Snorkeling and Diving on Con Dao
It’s possible to arrange trips either through your hotel or at any one of the tour offices that are scattered around town. For diving, Dive Con Dao could be a great option, though I don’t have personal experience using them.
Note that diving and snorkeling trips might be canceled or unavailable in the winter months due to the high winds and low visibility.
Where to eat on Con Son
The main town on Con Son is super small – like really small. There are a handful of seafood restaurants and local Vietnamese eateries. There is also a night market with a few food stalls and a wet market to purchase fruits and veggies. Additionally, there are two western-oriented restaurants in town. Because I’m a vegetarian I had a bit of a hard time on Con Son, but most people should be just fine.
Options are scarce and the quality low, but there are a few great options for vegetarians and carnivores alike. I alternated between the following places during my five days on the island.
Bar 200: This place is so amazing. It’s owned by a super-friendly and knowledgeable expat. He makes his own bread and pizza dough and his pizzas are literally the best I’ve had in a really long time. (I highly suggest the cheese pizza with blue cheese!) The western breakfasts are huge and delicious. Most foreigners eat here once or twice a day. It’s really that good.
Thuba: This is a super popular seafood restaurant in the heart of town. It’s always packed with tourists and locals and it has plenty of vegetarian options. The friendly owner speaks perfect English so she can help with orders, especially helpful for vegetarians and vegans.
Infinity: This place is super trendy. It’s a great place to chill out with a coffee beverage or grab a meal. I won’t say it was my favorite place to eat, mainly because the portions were small and the prices high. For western food I’d definitely recommend Bar 200, but options are limited on the island, so it’s nice to mix things up.
Note: If you’re a vegetarian or vegan traveling to the Con Dao Islands, read this vegan guide to Con Son. It saved my life!
Where to stay on Con Son
I had read that there were only a handful of places to stay on Con Son Island but I was actually surprised at how many options there were once I landed there. Because I was there over New Year’s things were pretty booked up on Agoda. There were three options left in downtown Con Son, so I opted for Xuan Anh Hotel for $17 a night. I thought it would be awful, but it was awesome for a budget hotel. We had great views of the hills and the room was an excellent value.

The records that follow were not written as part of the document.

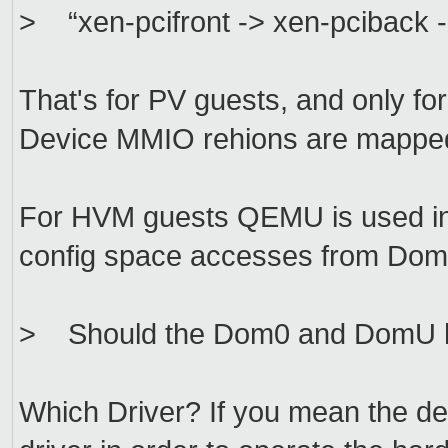
> “xen-pcifront -> xen-pciback -> 
That's for PV guests, and only fo
Device MMIO rehions are mapped
For HVM guests QEMU is used in
config space accesses from DomU
> Should the Dom0 and DomU hav
Which Driver? If you mean the de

If you have money to burn, Six Senses Resort appears to be the place to be – thought it’s definitely out of my price range! Even Angelina Jolie and Brad Pitt stayed there. And finally, if you want to “camp” beachfront, Con Dao Camping Hotel looked like a really fun option. It’s actually made up of super cute bungalows located on a lovely stretch of beach.

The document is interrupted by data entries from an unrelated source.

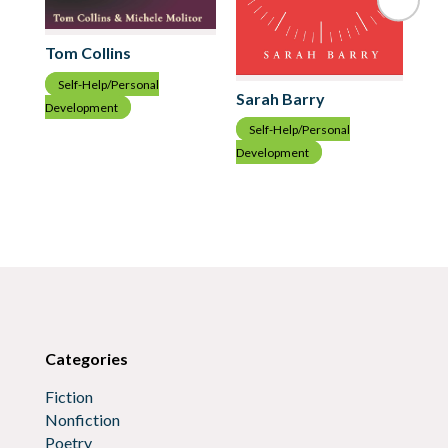
Tom Collins
Self-Help/Personal
Sarah Barry
Development
Pa
Self-Help/Personal
S
Development
Dev
Categories
Fiction
Nonfiction
Poetry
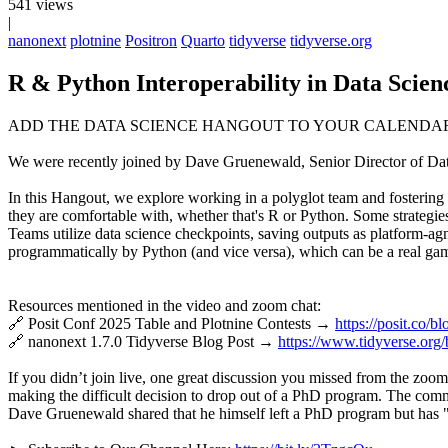
541 views
|
nanonext
plotnine
Positron
Quarto
tidyverse
tidyverse.org
R & Python Interoperability in Data Scie
ADD THE DATA SCIENCE HANGOUT TO YOUR CALENDA
We were recently joined by Dave Gruenewald, Senior Director of Data S
In this Hangout, we explore working in a polyglot team and fostering 
they are comfortable with, whether that's R or Python. Some strategie
Teams utilize data science checkpoints, saving outputs as platform-ag
programmatically by Python (and vice versa), which can be a real ga
Resources mentioned in the video and zoom chat:
🔗 Posit Conf 2025 Table and Plotnine Contests →
https://posit.co/
🔗 nanonext 1.7.0 Tidyverse Blog Post →
https://www.tidyverse.org
If you didn’t join live, one great discussion you missed from the zo
making the difficult decision to drop out of a PhD program. The commu
Dave Gruenewald shared that he himself left a PhD program but has "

When to visit the Con Dao Islands
I honestly believe these islands are magical no matter when you visit them. But I can understand why many would be disappointed with the windy conditions I experienced in the winter.
In the winter months – from November through January – the winds really pick up on the Con Dao Islands. The most ideal time to visit is between March and May, when the winds die down and the water is placid. The monsoon season occurs in the summer months, so sporadic rain is to be expected.
Is it worth visiting the Con Dao Islands in the winter?
My answers is yes. I’m sure others might disagree with me. I was there in late-December and the winds were pretty intense the entire of time. To be fair, I think I was there during an exceptionally windy few days. There were gusts of up to 35 mph. I was fine with it, because I knew what to expect. I definitely don’t regret visiting Con Dao when I did!
OK, I think that about sums it up. I hope this guide helps!
Have you heard of Vietnam’s Con Dao Islands? Do you think you’d like to visit?